Fuzzcharts on the Phillips Curve
Mark Thoma coined the term Fuzzcharts as a way of expressing how incredibly stupid Jerry Bowyer is. Bowyer writes:
Last week the Nobel committee announced that this year’s prize in economics would be going to Dr. Edmund Phelps of Columbia. This is good news indeed for advocates of supply-side economics. Phelp’s principal academic achievement is his successful rebuttal of one of the central tenets of modern Keynesianism: the Phillips curve. Someone should alert the board of governors at the Federal Reserve of Phelps vindication, since the minutes released from the Fed’s most recent meeting still contain the same old Keynesian gobbledygook … Phelps has disproved the Phillips curve, at least as a long-run economic planning tool. He argues persuasively that labor markets determine the unemployment rate over the long run
Dr. Thoma replies:
it’s been quite a long-time since anyone seriously suggested a permanent tradeoff between inflation and unemployment, particularly since Phelps, Friedman, Lucas and others came up with came up with the expectations augmented short-run Phillips curve to rebut this idea. Thus, the commentary below strikes at a position – a permanent tradeoff between inflation and output – that no economist that I know of holds. It is the nature of the short-run Phillip’s curve that is at issue, how long the short-run tradeoff persists, the steepness of the tradeoff, whether hybrid versions of the Phillips curve are needed, etc., and contrary to what is stated in this commentary, the existence of a short-run Phillip’s curve is well-accepted. I do agree with the commentary’s suggestion that somebody doesn’t understand this literature, but I doubt very much that it is Bernanke, Mishkin, and others at the Fed that are the ones missing key pieces of this line of research … Saying that economists believe “growth causes inflation” mischaracterizes the issue. Nobody believes that growth is inflationary. Increases in productivity (i.e. growth in aggregate supply) puts downward pressure on prices. It is growth in demand relative to growth in supply that matters, and if demand growth outstrips supply growth, inflation will result.

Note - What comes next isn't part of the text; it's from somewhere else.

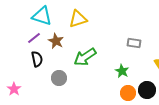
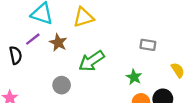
black semicircle: (37, 59) -> (16, 55), moved

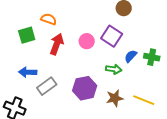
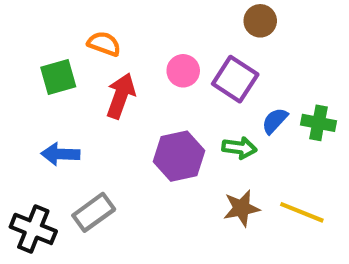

Actually, the problem with Bowyer’s idiocy can be seen if one compares his graph to that provided by KNZN a couple of months ago:
For practical purposes, the Phillips curve – the version that is used to guide forecasts and generate policy prescriptions today – is not a relationship between unemployment and the level of inflation; it is a relationship between unemployment and the change in the inflation rate.
So Bowyer is looking at the first derivative of prices with respect to time when he should be looking at the second derivative. Then again – I suspect Jerry Bowyer has no clue what a second derivative is. He certainly has no clue as to what Dr. Phelps and other economist have been discussing for the past forty years.